WORK ITEM: Give again, exactly, every line of the entries below from the one that has "Serial views of" to the last.

↓

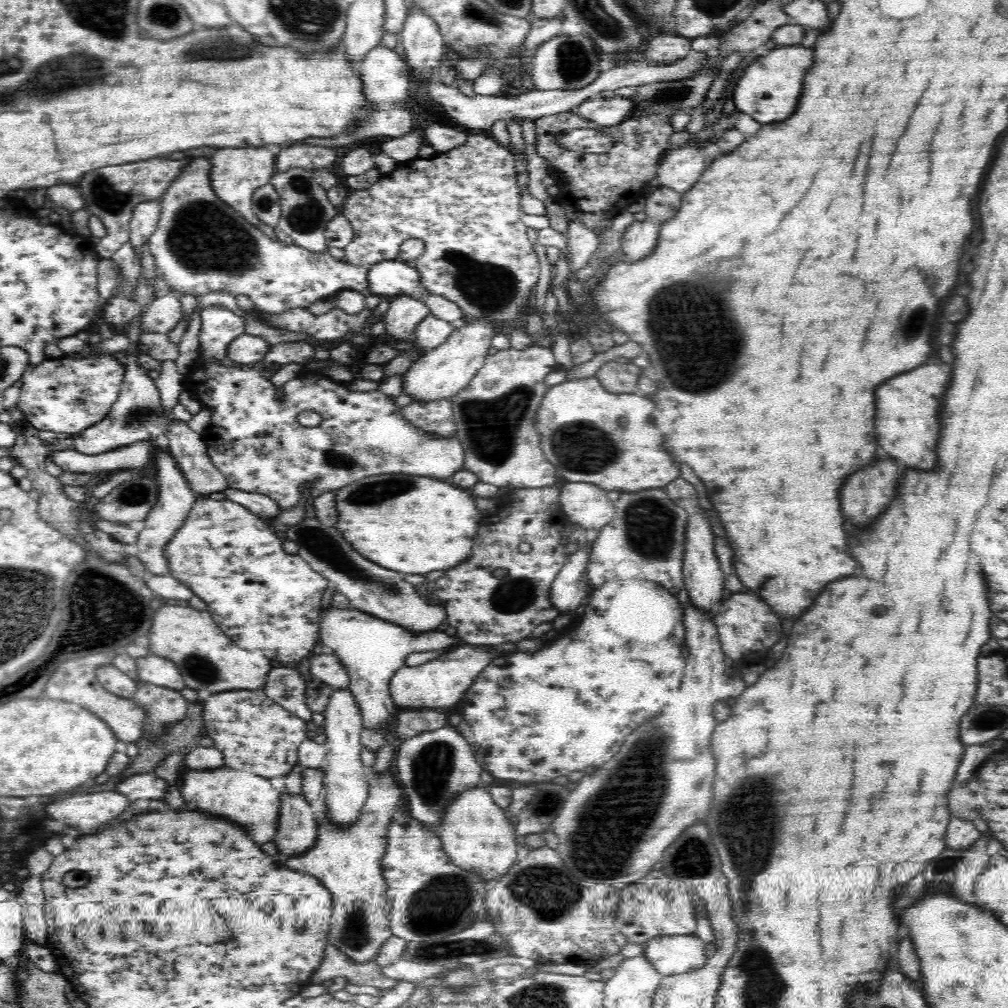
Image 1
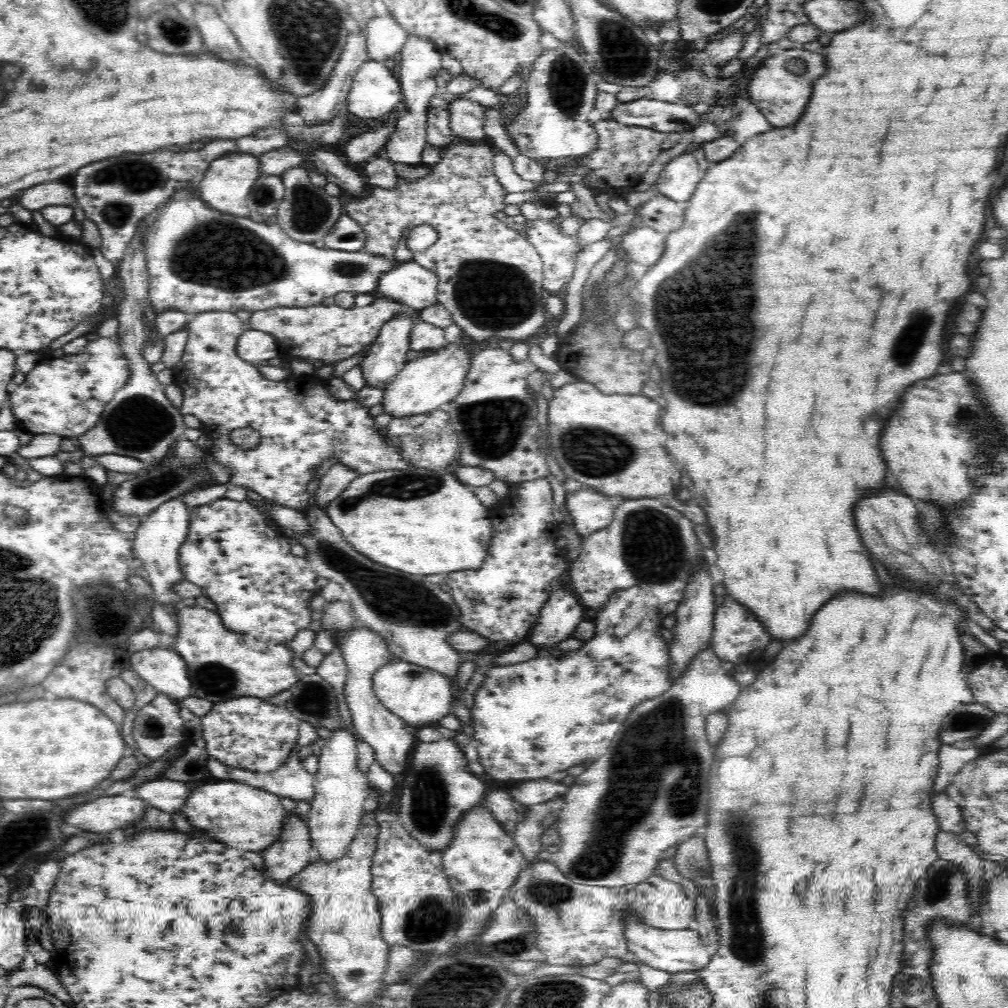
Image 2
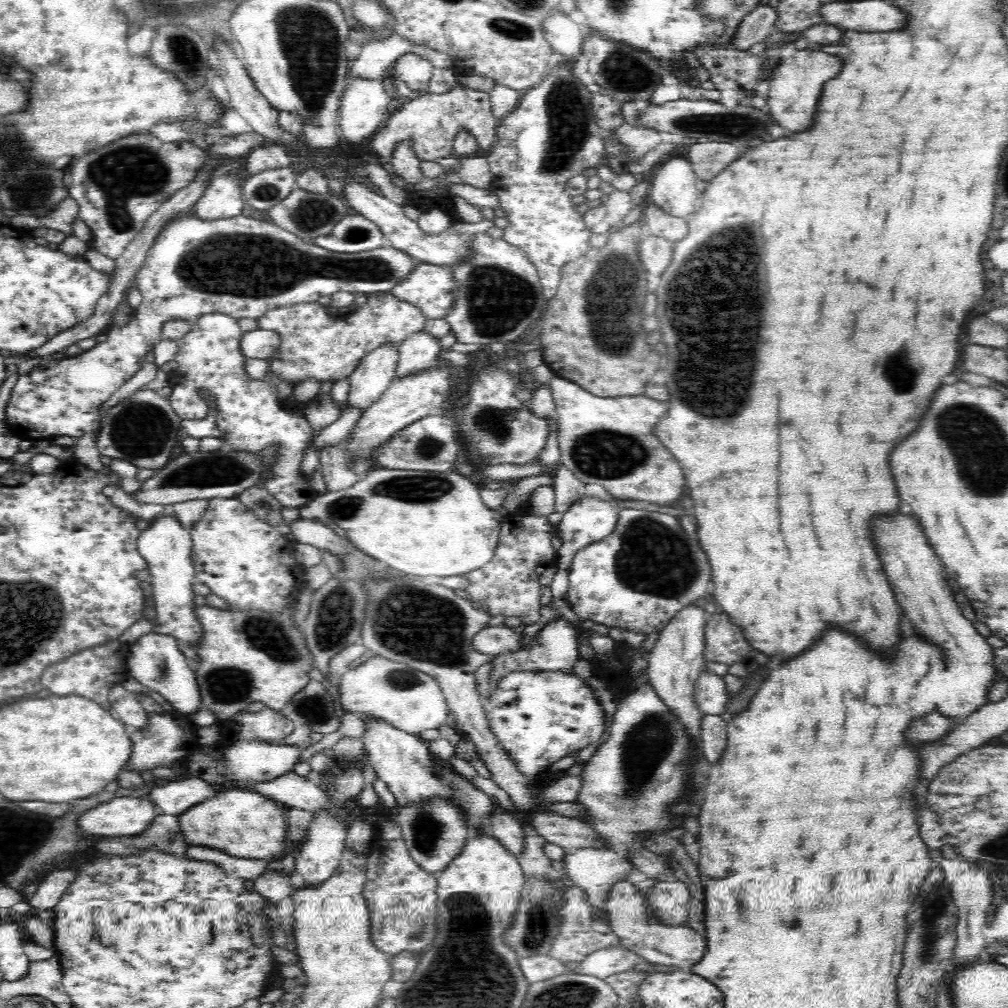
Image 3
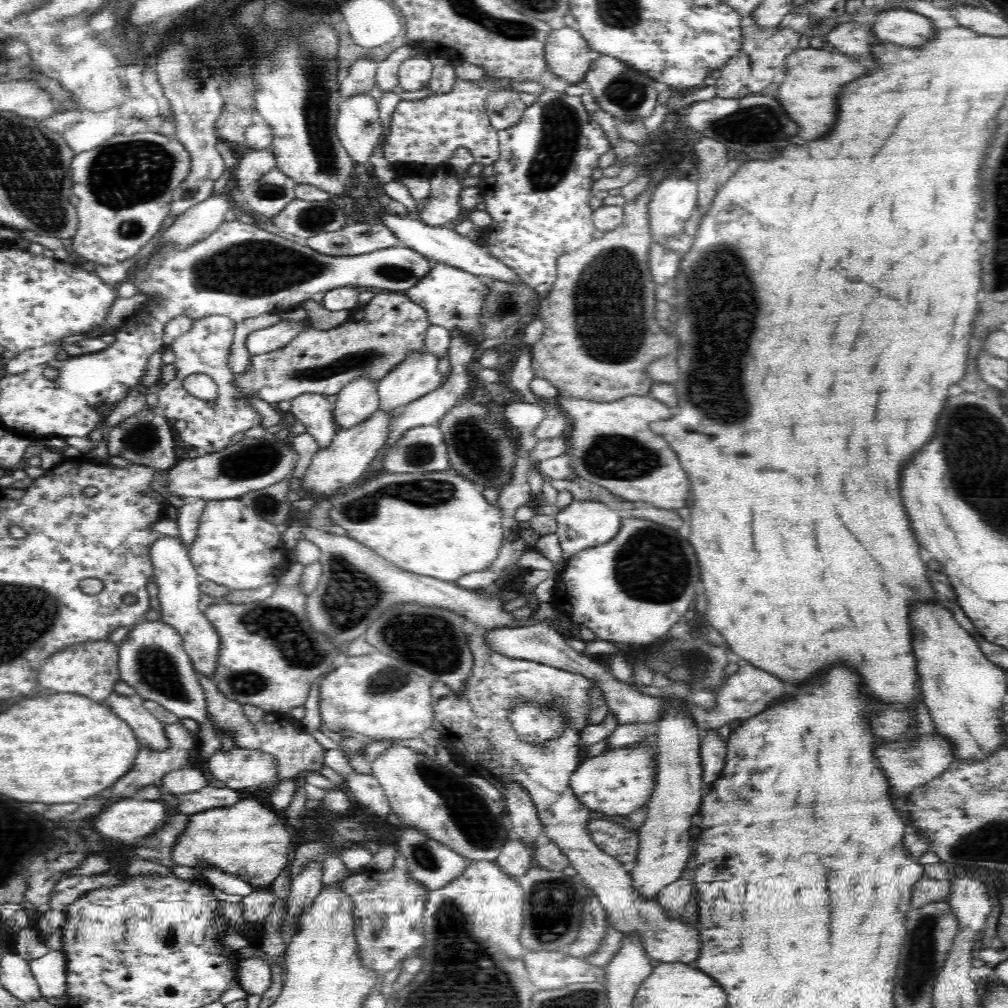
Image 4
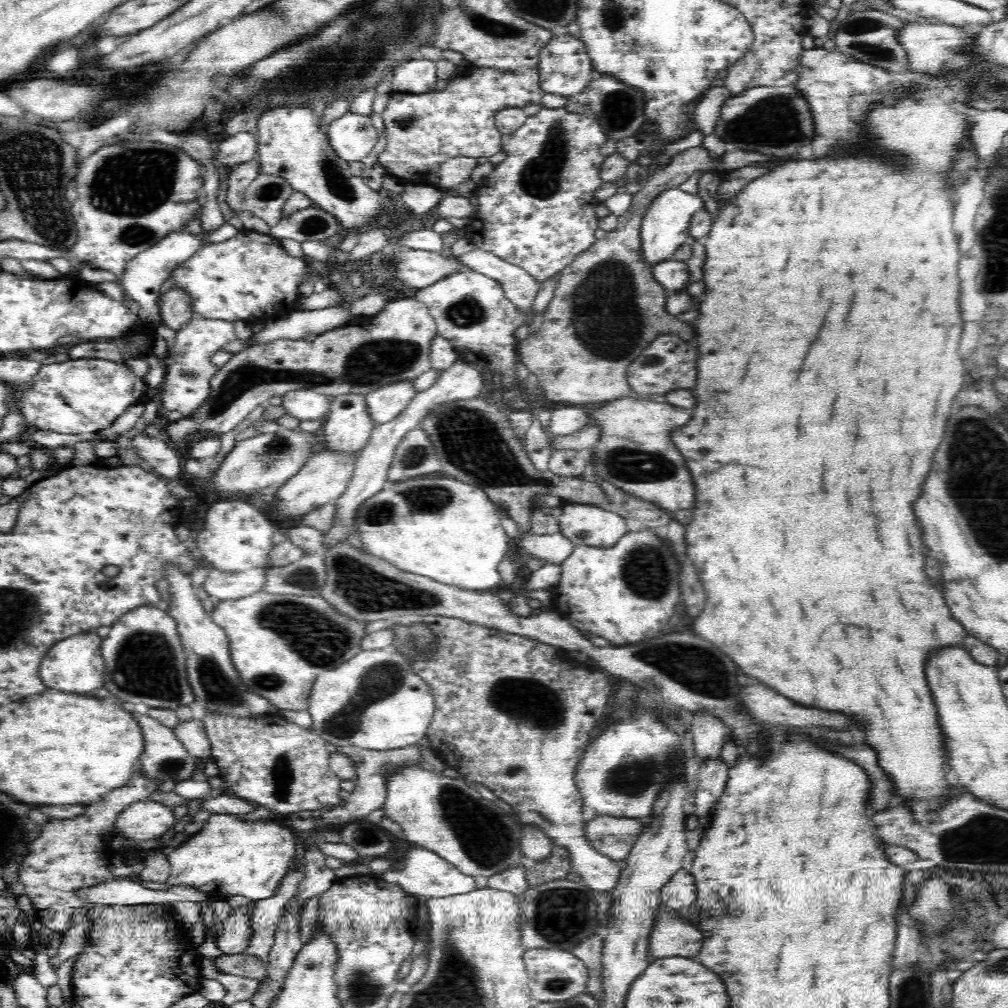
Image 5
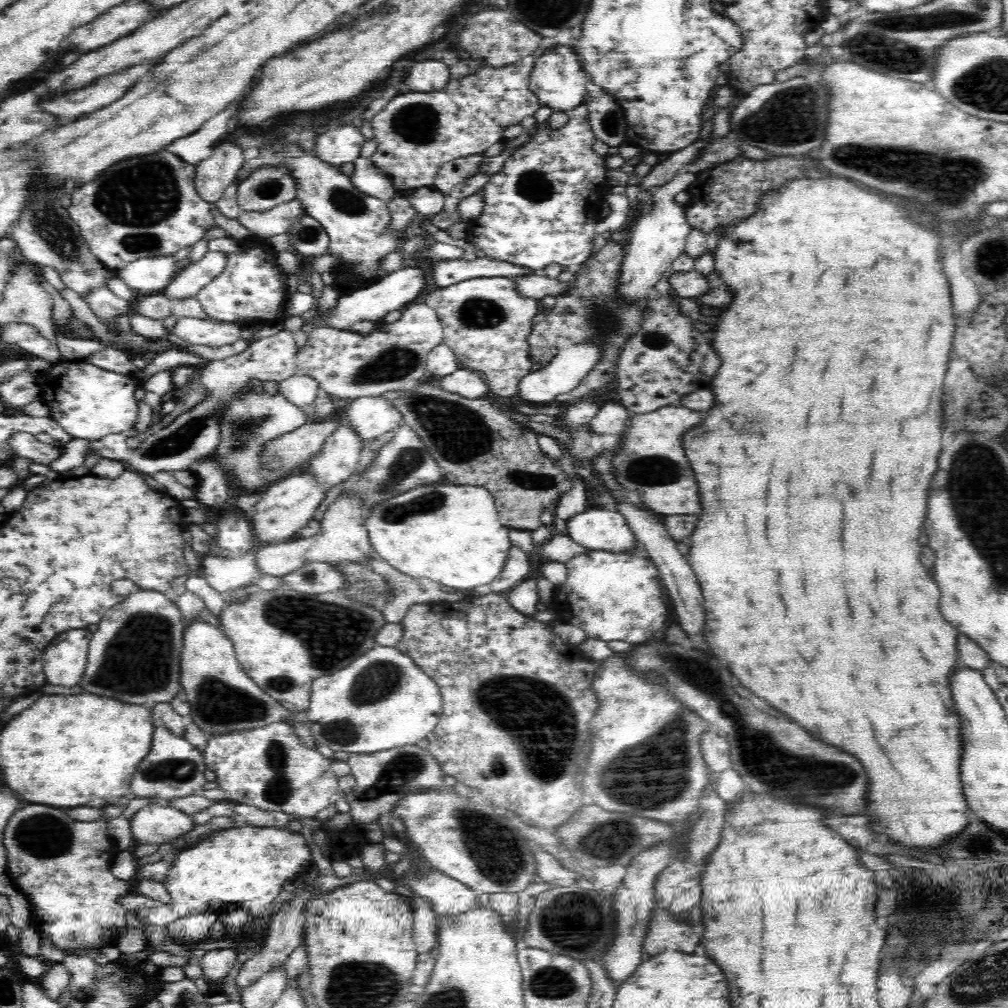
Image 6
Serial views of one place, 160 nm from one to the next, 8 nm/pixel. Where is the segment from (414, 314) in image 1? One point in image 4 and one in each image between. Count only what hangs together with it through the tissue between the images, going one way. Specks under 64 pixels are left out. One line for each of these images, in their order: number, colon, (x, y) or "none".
2: (386, 357)
3: (372, 377)
4: (358, 399)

↑

RESPONSE BOX:
Serial views of one place, 160 nm from one to the next, 8 nm/pixel. Where is the segment from (414, 314) in image 1? One point in image 4 and one in each image between. Count only what hangs together with it through the tissue between the images, going one way. Specks under 64 pixels are left out. One line for each of these images, in their order: number, colon, (x, y) or "none".
2: (386, 357)
3: (372, 377)
4: (358, 399)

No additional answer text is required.